Peripheral sensory organ damage leads to compensatory cortical plasticity that is associated with a remarkable recovery of cortical responses to sound. The precise mechanisms that explain how this plasticity is implemented and distributed over a diverse collection of excitatory and inhibitory cortical neurons remain unknown. After noise trauma and persistent peripheral deficits, we found recovered sound-evoked activity in mouse A1 excitatory principal neurons (PNs), parvalbumin- and vasoactive intestinal peptide-expressing neurons (PVs and VIPs), but reduced activity in somatostatin-expressing neurons (SOMs).
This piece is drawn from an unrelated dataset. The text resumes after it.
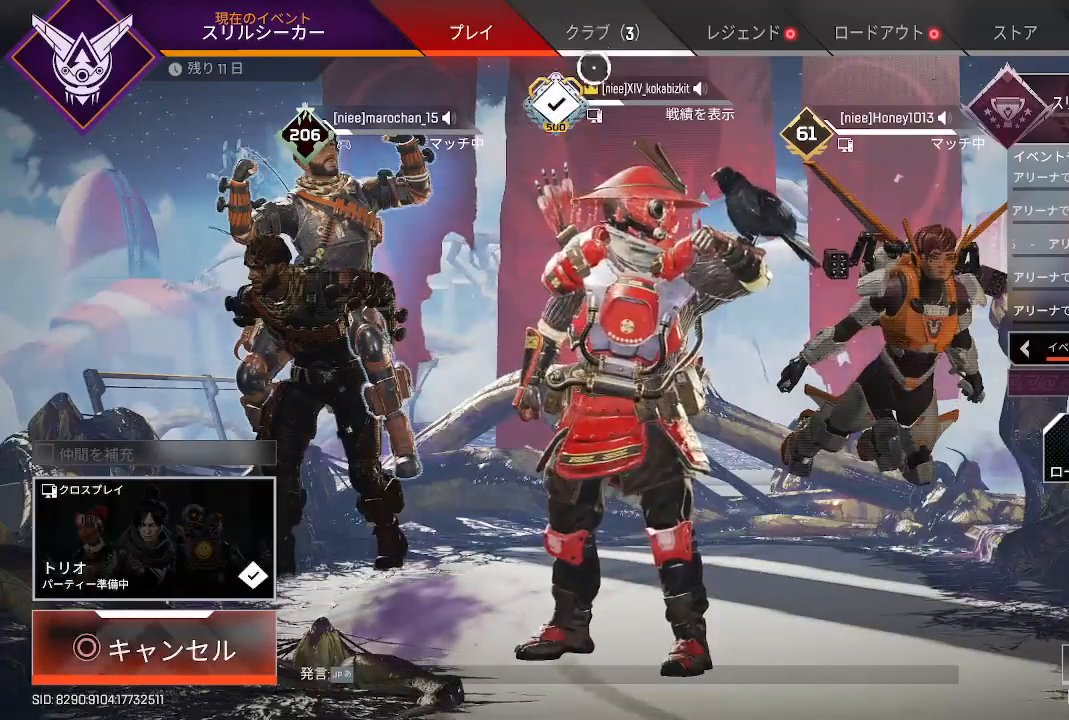
{"buttons": [], "left_stick": "center", "right_stick": "center", "events": [[50, "left_stick", "center"], [267, "CROSS", "down"], [383, "CROSS", "up"]]}
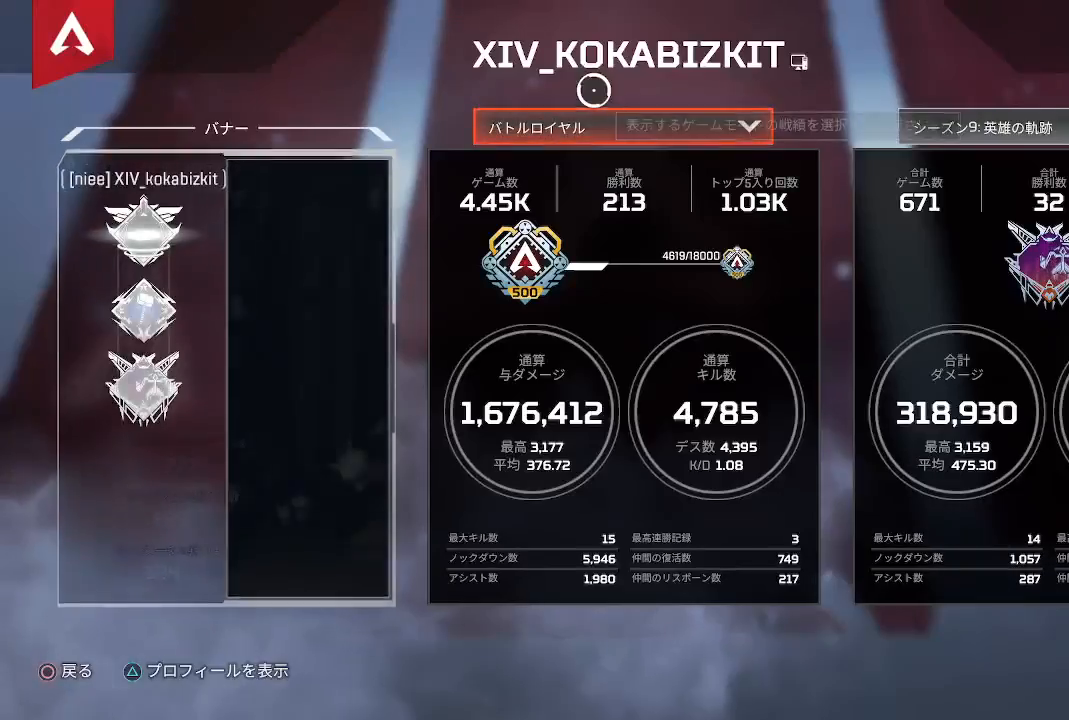
{"buttons": [], "left_stick": "center", "right_stick": "center", "events": [[67, "left_stick", "down"], [383, "left_stick", "down-left"], [500, "left_stick", "center"]]}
This cell-type-specific recovery was also associated with cell-type-specific intrinsic plasticity. These findings, along with our computational modelling results, are consistent with the notion that PV plasticity contributes to PN stability, SOM plasticity allows for increased PN and PV activity, and VIP plasticity enables PN and PV recovery by inhibiting SOMs.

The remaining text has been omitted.